To test how the detrital age distribution changes in response to a variation in elevation of the source sediments, we produce a series of synthetic AFT age distributions. Synthetic distribution has been created from DEM, whereby higher elevations are removed (following the approach of Ehlers29). Synthetic detrital ages have been produced from the catchments of Kangerlussuaq (Fig. 4) and Kong Oscar Fjord (Fig. S2) following three steps of clipping: (1) a present-day topography (the same as that used for provenance analysis), (2) a reduced-elevation DEM clipped at 2000 m and (3) a reduced-elevation DEM clipped at 1500 m asl (Fig. 4B). The distribution of AFT ages from clipped DEMs is expected to simulate the detrital age pattern resulting from focused erosion during three moments: an old scenario where erosion was focused below 1500 asl, an intermediate step (2000 m clipped DEM) and the present day. The amount of erosion since 7 Ma (the bottom of the stratigraphic section) has been arbitrarily chosen with the aim to reproduce, only qualitatively, the general trend of ageing. Although we use an erosion amount that is not based on the measured data, it is consistent with the erosion rate derived from the onshore–offshore mass balance study of approximately 100 m/Myr33, although considered too high by other authors37.

The trend of the synthetic population for the Kangerlussuaq fits well the measured data and, in the case of clipped catchment at 1500 m, the synthetic populations reproduce well the measured population from the lowermost samples (Fig. 4C). The synthetic trend derived from Kong Oscar Fjord (Fig. S2) shows a similar trend of age variation, although the fit with the measured data is not so strong. The comparison between the synthetic and measured ages, although qualitative, confirms that an enhanced contribution of sediments with old AFT ages makes the AFT populations older moving towards the stratigraphycally younger samples.

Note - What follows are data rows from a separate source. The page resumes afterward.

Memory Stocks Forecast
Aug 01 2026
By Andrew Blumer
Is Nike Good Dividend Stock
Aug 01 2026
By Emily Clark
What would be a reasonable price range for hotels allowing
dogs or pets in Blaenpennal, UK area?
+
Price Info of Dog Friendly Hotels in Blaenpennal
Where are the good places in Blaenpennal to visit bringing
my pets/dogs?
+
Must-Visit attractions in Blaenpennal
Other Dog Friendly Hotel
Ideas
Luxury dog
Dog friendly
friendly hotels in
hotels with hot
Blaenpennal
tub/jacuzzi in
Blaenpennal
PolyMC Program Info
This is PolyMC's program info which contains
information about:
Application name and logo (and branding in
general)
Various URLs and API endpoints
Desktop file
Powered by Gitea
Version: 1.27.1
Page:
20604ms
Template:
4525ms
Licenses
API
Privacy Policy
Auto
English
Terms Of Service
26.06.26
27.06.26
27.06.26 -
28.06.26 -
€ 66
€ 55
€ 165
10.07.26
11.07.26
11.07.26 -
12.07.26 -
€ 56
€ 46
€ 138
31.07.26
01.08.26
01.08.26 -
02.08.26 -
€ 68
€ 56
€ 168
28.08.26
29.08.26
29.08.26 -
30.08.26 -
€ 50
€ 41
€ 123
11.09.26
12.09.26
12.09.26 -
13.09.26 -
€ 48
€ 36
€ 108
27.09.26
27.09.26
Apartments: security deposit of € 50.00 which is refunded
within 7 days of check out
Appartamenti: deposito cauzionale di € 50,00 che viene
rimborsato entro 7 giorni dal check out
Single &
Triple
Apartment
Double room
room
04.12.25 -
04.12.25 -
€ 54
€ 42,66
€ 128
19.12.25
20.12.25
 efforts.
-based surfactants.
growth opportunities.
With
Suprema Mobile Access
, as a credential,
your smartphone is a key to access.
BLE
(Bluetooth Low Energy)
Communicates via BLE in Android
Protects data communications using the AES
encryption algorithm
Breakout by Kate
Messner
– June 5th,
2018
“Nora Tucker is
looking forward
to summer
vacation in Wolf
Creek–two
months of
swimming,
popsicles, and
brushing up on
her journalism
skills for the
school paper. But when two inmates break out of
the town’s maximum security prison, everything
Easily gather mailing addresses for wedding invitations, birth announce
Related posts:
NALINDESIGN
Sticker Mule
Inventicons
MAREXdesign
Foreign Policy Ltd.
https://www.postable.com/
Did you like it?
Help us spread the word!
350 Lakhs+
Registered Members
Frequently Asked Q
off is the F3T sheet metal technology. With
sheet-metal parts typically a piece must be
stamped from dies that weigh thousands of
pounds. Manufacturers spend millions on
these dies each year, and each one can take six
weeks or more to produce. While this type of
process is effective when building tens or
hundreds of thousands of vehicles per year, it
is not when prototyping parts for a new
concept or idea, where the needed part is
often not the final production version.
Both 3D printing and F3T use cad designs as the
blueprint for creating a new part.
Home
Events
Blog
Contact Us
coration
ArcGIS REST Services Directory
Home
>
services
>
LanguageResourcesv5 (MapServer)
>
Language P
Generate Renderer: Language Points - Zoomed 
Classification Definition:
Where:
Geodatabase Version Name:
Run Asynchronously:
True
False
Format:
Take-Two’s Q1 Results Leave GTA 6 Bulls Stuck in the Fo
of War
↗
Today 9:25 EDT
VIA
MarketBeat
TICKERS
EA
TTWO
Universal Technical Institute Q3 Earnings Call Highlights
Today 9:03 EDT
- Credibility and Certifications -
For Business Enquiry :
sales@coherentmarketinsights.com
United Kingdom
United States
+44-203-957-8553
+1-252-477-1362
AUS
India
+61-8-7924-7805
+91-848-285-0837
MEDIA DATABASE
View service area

In conclusion, the modelling of detrital data shown in this study provides a reliable explanation for the ageing trend of the AFT population, supporting the idea of a progressively enhanced erosion of a high-standing landscape, as proposed by the glacial buzzsaw and isostasy-climate-erosion (ICE) hypothesis1.

Method

Thermochronological analysis

Apatite grains were separated from approximately 0.3 kg of the drill core sample using standard heavy liquids and a magnetic technique. Mounts were grounded, polished and etched with 5% HNO3 at 20 °C for 50 s to reveal the spontaneous tracks. They were coupled with the external detector mode on a low-U muscovite sheet. The samples were then irradiated with thermal neutrons in the Radiation Center of the Oregon State University. After irradiation, the low-U muscovite detectors were etched in 40% HF at 20 °C for 45 min to reveal the induced fission tracks. AFT ages were measured and calculated using the external detector and zeta calibration methods38 with a zeta value (referred to Fish Canyon Tuff and Durango apatite standards39) of ξ = 355.02 ± 4.36 (Silvia Cattò analyst) for dosimeter CN5.

Synthetic thermochronological ages

A DEM of catchments representing sediment sources has been extracted from GIMP DEM14, and 600 points have been randomly extracted using GIS integrated tools in ArcMap and QGIS software. An R script converts the elevations of DEM-extracted points into thermochronological ages according to the age-elevation distribution of AFT ages supplied by the user and chosen from published papers.

A series of elevation-age points are inset and used to create segments of the profile. The scrip reads the elevation of the 600 points, places each elevation in the correct segment of the age-elevation profile and determines the corresponding thermochronological age using the line from the two-point formula solved for x, where the two points are the endpoints of the segment. The synthetic thermochronological age and elevation are indicated by x and y, respectively. Synthetic thermochronological ages are decomposed using the Density Plotter software23 because of its capability to treat considerable data.